Smith shared the questionnaire and related research findings at a plenary held at the Institute earlier this year, now posted as a slidecast: www.iwh.on.ca/plenaries/2015-jan-20. His study on the development of the questionnaire has since been published in the September 2015 edition of the journal Accident Analysis & Prevention (Vol. 82, pp. 234-243: doi:10.1016/j.aap.2015.06.004). The open-access paper is available to all to read, and offers a link to another, shorter slidecast summarizing his work on the development of the measure.

Using this measure, we can learn more about the patterns of different types of vulnerability across the labour market, which can inform the development of more appropriately tailored primary prevention interventions, says Smith. Measuring factors that place workers at increased risk of injury is a more proactive approach to injury prevention than waiting for injuries to occur and then taking action.

Four dimensions of vulnerability

Protecting vulnerable workers is a priority within Ontario’s health and safety prevention system. It was a key theme in the December 2010 report of Ontario’s Expert Advisory Panel on Occupational Health and Safety. In the wake of that report, the Ministry of Labour established a Vulnerable Workers Task Group to provide advice on how to better protect vulnerable workers.

The current use of the term “vulnerable workers” brings to mind certain demographics of workers (e.g. new immigrants, young workers) or particular types of work (e.g. work in small business, temporary work). This use is problematic, says Smith. It implies that OHS vulnerability is innate to certain types of work or workers, suggests that OHS vulnerability can’t be changed, and fails to acknowledge that broader factors can play a role.

To address these problems, Smith and his team examined OHS vulnerability through four dimensions that can lead to an increased risk of injury:

  • the hazards workers face;
  • the workplace- or organizational-level protection they’re offered in the form of policies and practices;
  • their awareness of their health and safety rights and responsibilities; and
  • the extent to which they’re empowered to take part in work-related injury prevention and to refuse unsafe work.
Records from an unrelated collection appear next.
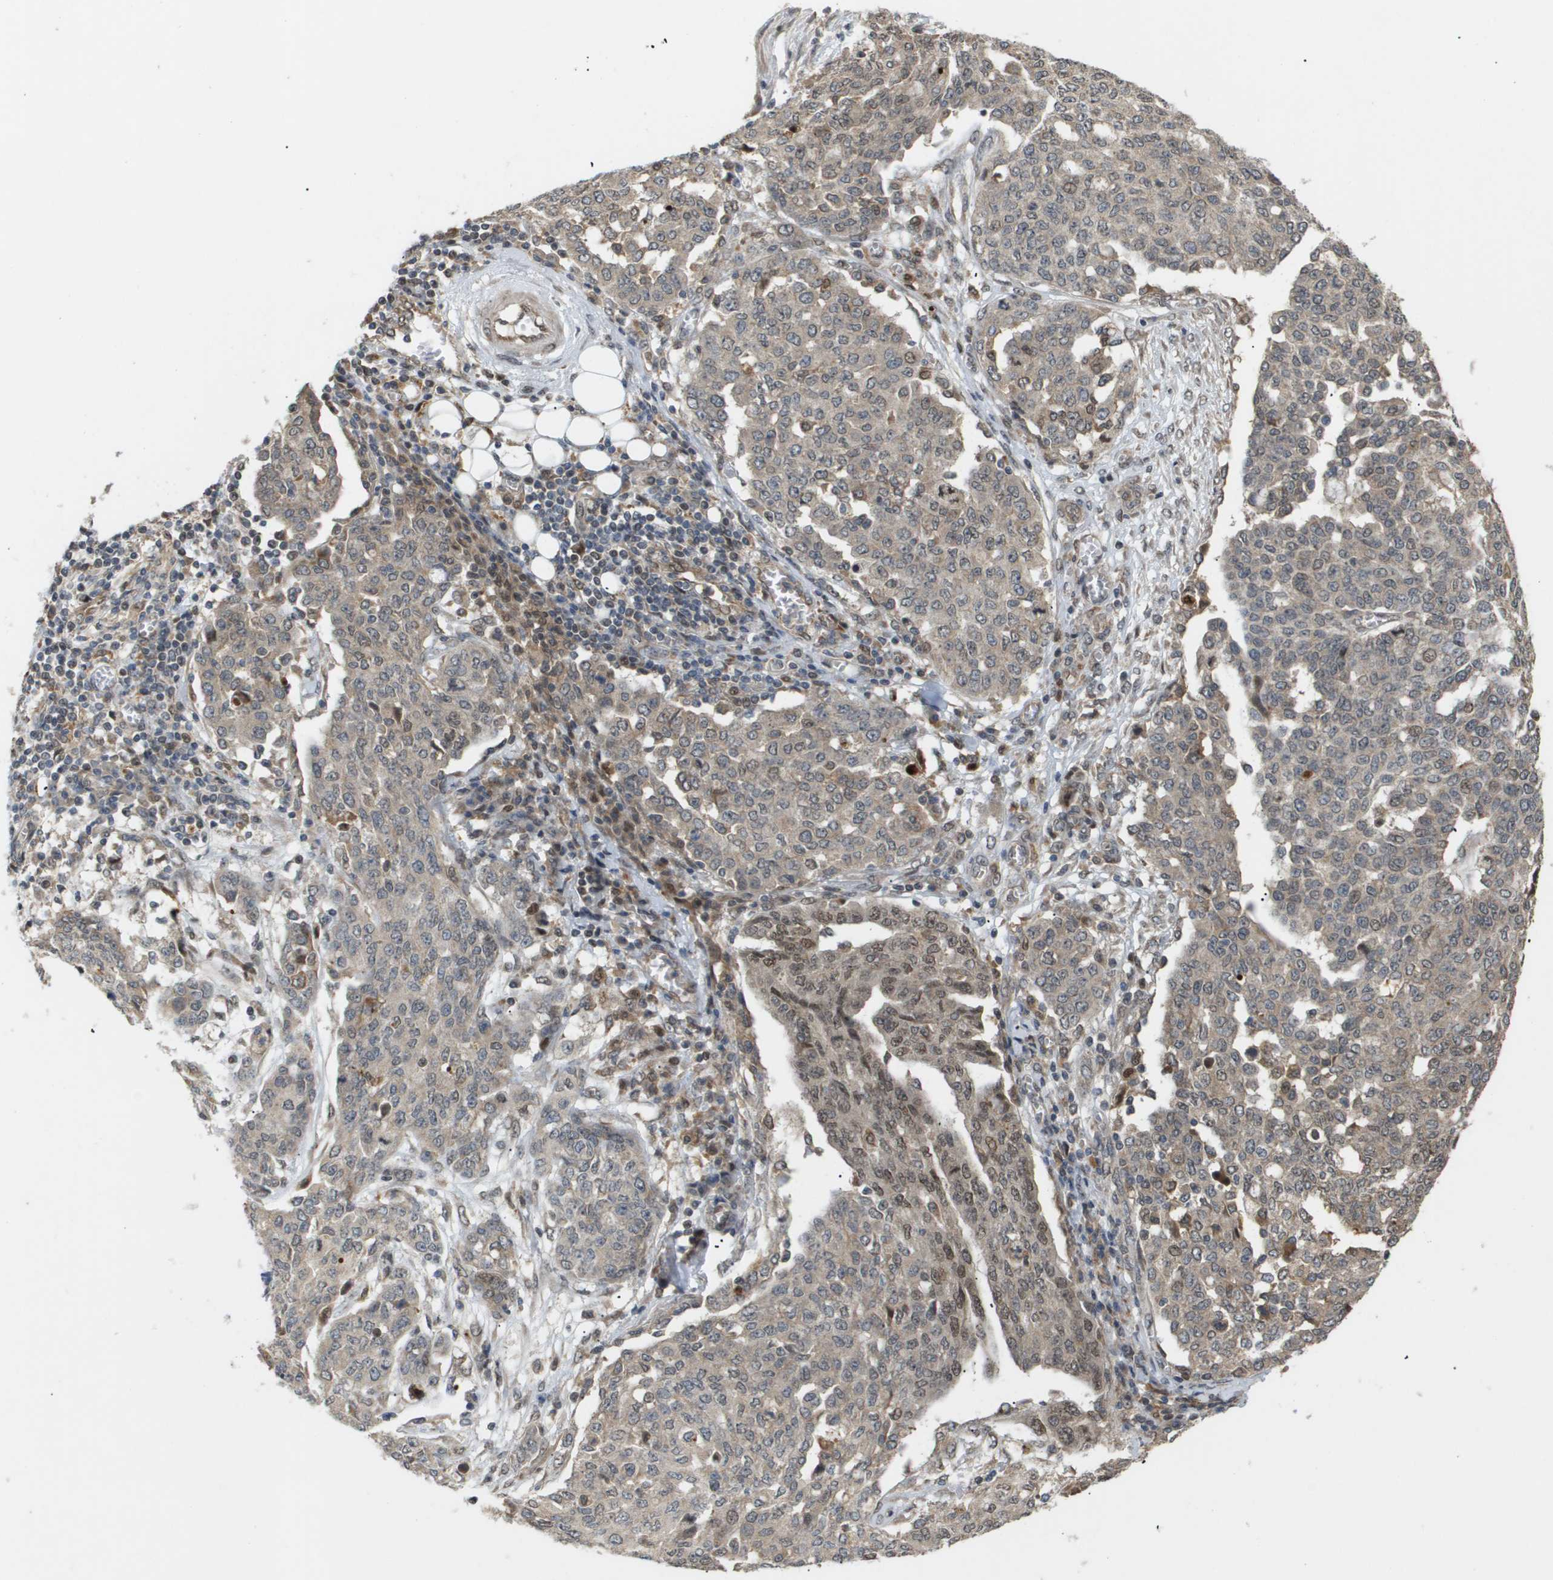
{"staining": {"intensity": "weak", "quantity": ">75%", "location": "cytoplasmic/membranous,nuclear"}, "tissue": "ovarian cancer", "cell_type": "Tumor cells", "image_type": "cancer", "snomed": [{"axis": "morphology", "description": "Cystadenocarcinoma, serous, NOS"}, {"axis": "topography", "description": "Soft tissue"}, {"axis": "topography", "description": "Ovary"}], "caption": "Weak cytoplasmic/membranous and nuclear positivity for a protein is appreciated in approximately >75% of tumor cells of ovarian cancer (serous cystadenocarcinoma) using IHC.", "gene": "PDGFB", "patient": {"sex": "female", "age": 57}}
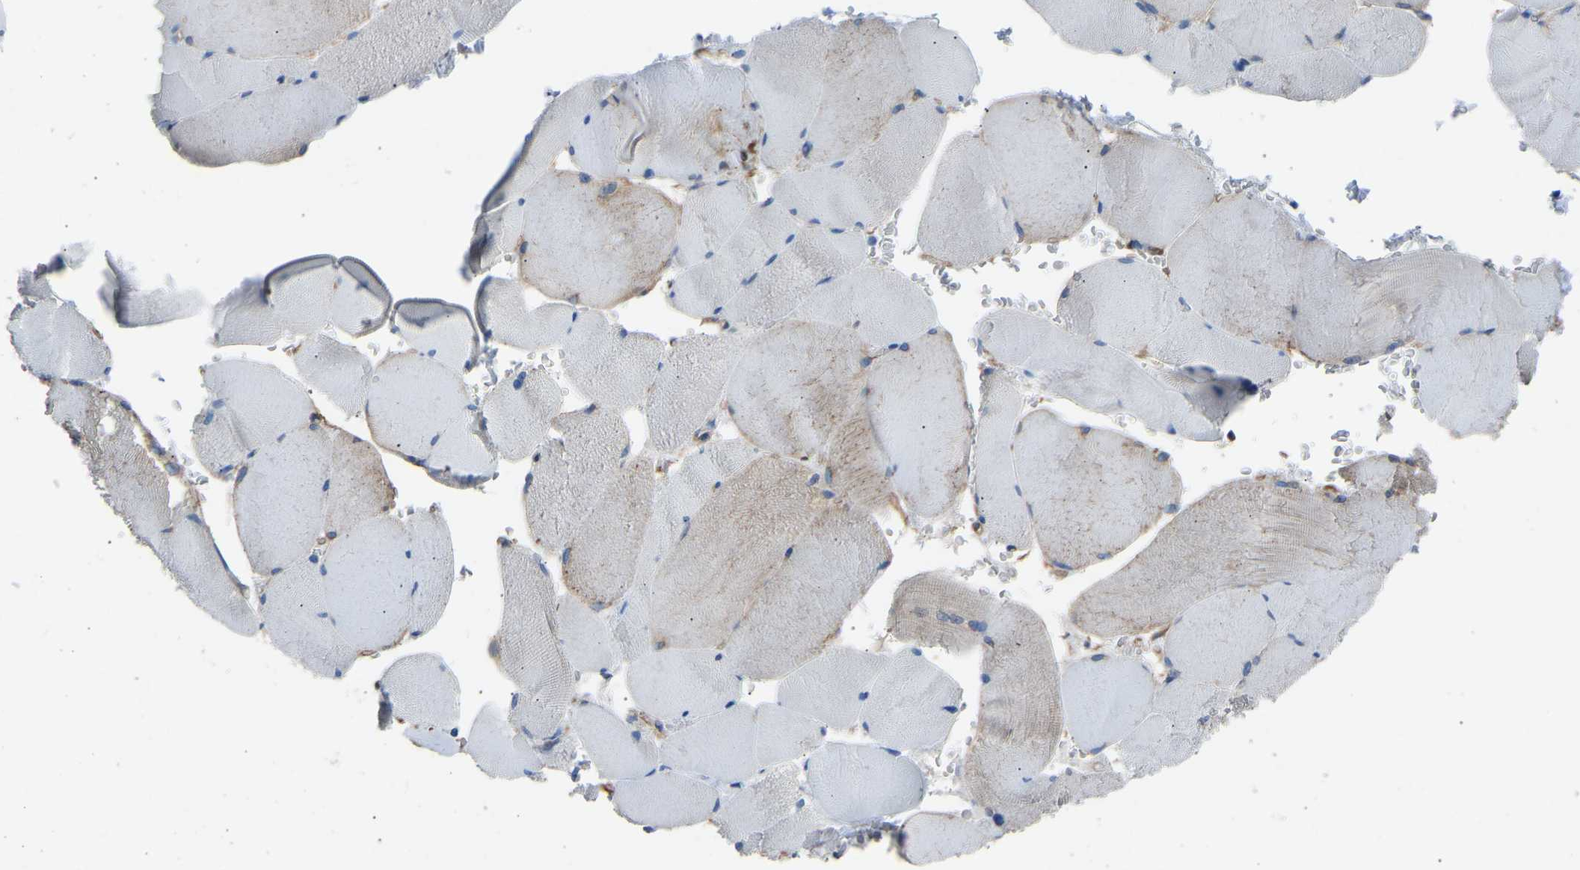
{"staining": {"intensity": "moderate", "quantity": "<25%", "location": "cytoplasmic/membranous"}, "tissue": "skeletal muscle", "cell_type": "Myocytes", "image_type": "normal", "snomed": [{"axis": "morphology", "description": "Normal tissue, NOS"}, {"axis": "topography", "description": "Skin"}, {"axis": "topography", "description": "Skeletal muscle"}], "caption": "High-power microscopy captured an immunohistochemistry photomicrograph of benign skeletal muscle, revealing moderate cytoplasmic/membranous expression in approximately <25% of myocytes.", "gene": "MYH10", "patient": {"sex": "male", "age": 83}}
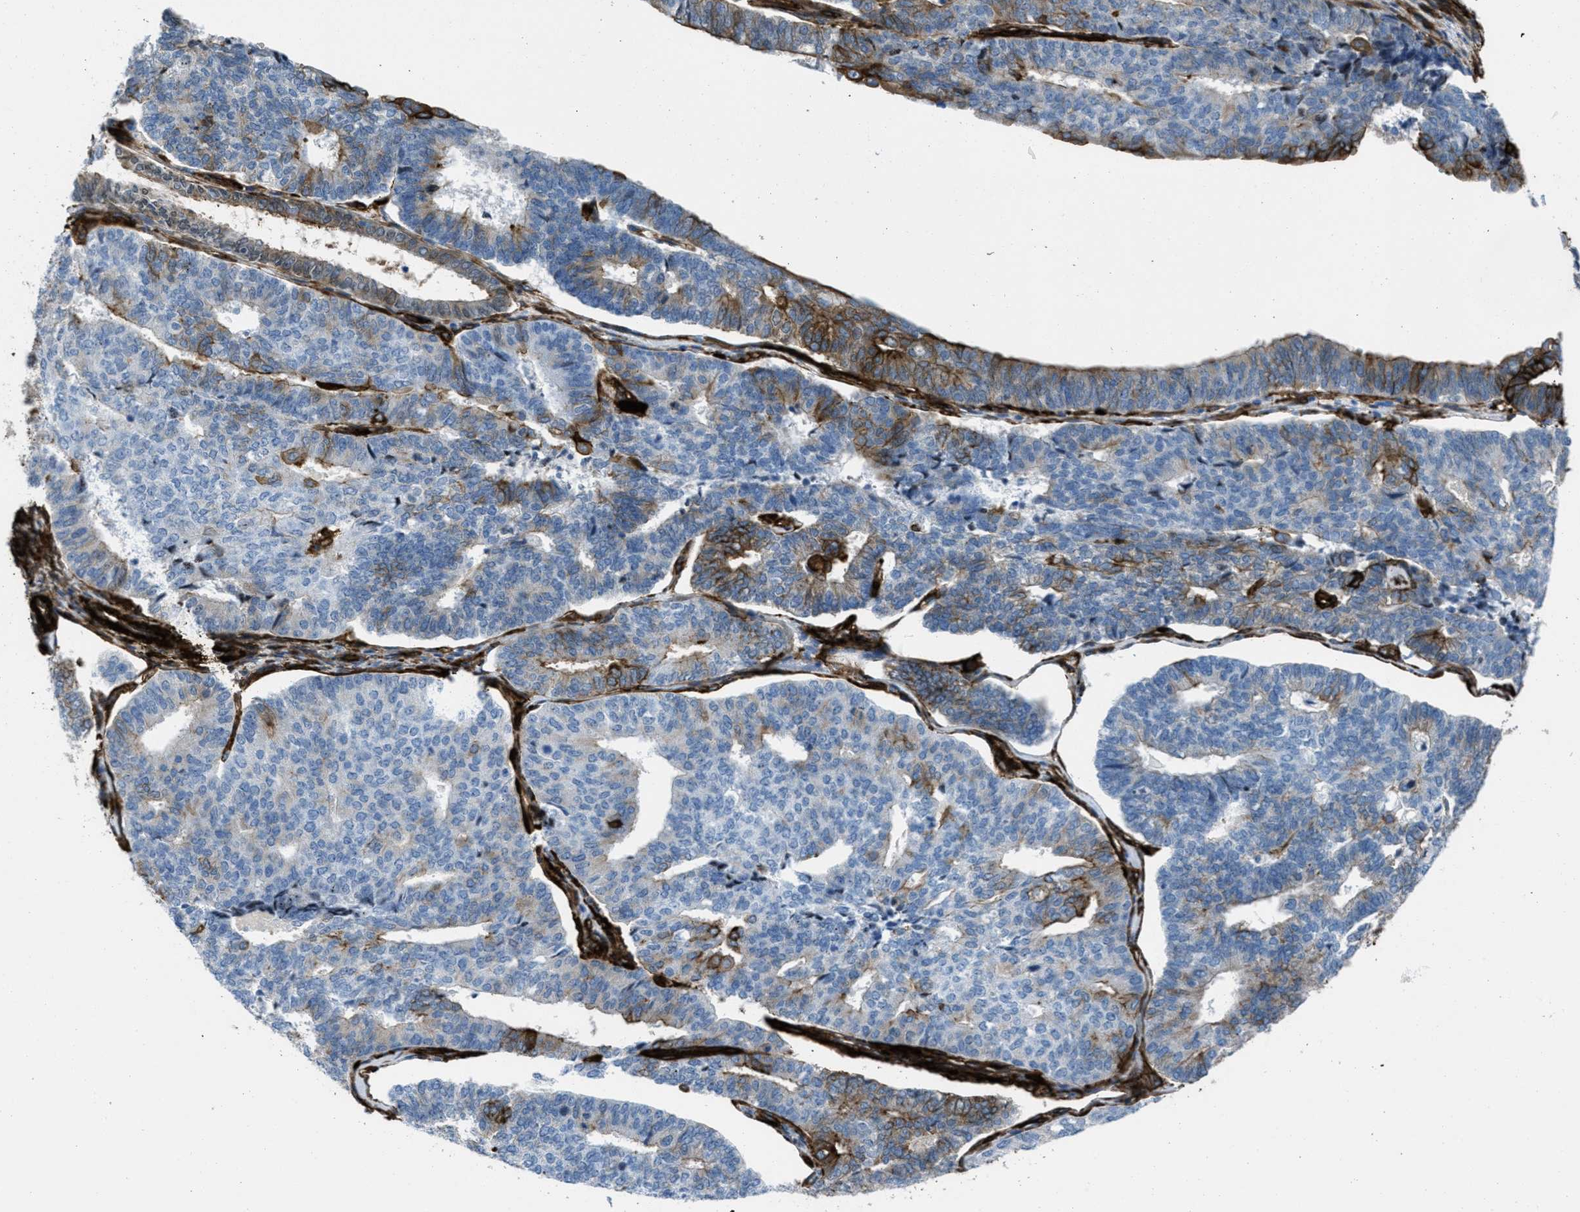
{"staining": {"intensity": "strong", "quantity": "25%-75%", "location": "cytoplasmic/membranous"}, "tissue": "endometrial cancer", "cell_type": "Tumor cells", "image_type": "cancer", "snomed": [{"axis": "morphology", "description": "Adenocarcinoma, NOS"}, {"axis": "topography", "description": "Endometrium"}], "caption": "Protein expression analysis of human endometrial adenocarcinoma reveals strong cytoplasmic/membranous expression in approximately 25%-75% of tumor cells.", "gene": "CALD1", "patient": {"sex": "female", "age": 70}}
Finding the right questions

Using these dimensions, the research team defined vulnerability as arising when workers are exposed to hazards in combination with inadequate workplace policies and procedures and/or low OHS awareness and/or a workplace culture that discourages workers’ participation in injury prevention. Turning to the literature, Smith and his team came up with a list of 97 potential questions covering the four dimensions. Then, thanks to feedback from focus groups held in Ontario and in the state of Victoria, Australia (where this study was partly funded), the team further reduced the number of questions to 64.

The team then conducted a pilot survey with 328 respondents in Ontario and British Columbia, as well as a follow-up survey of 62 of these respondents. The process identified questions that did not have a high response rate, a high test-retest reliability (i.e. questions were not answered the same way even though nothing had in fact changed), or high correlation with similar items. These questions were removed, leaving 29 items in the final survey (see below for the full list of questions).

Using this measure, Smith and his team examined whether groups labelled as “vulnerable” are vulnerable in similar ways. They found that, while some groups are vulnerable across all dimensions (e.g. young workers), other groups like workers in small businesses and newcomers are more vulnerable in some dimensions than others.

For example, workers in small businesses are more likely to be exposed to workplace hazards and inadequate workplace policies and procedures. But they are no more likely to be exposed to cultures that discourage worker participation.

A measure like ours can be used both at one point in time to measure vulnerability in the labour force, and over time to measure changes in vulnerability before and after a program is introduced, says Smith. With respect to the latter, Smith recently received a grant to use the measure to examine changes in OHS vulnerability in Ontario associated with the introduction in July 2014 of mandatory awareness training for all workers and supervisors in the province.

Note: The online version of this article was updated in August 2015 to include the link to the open-access article in the journal Accident Analysis & Prevention on the development of the vulnerability measure.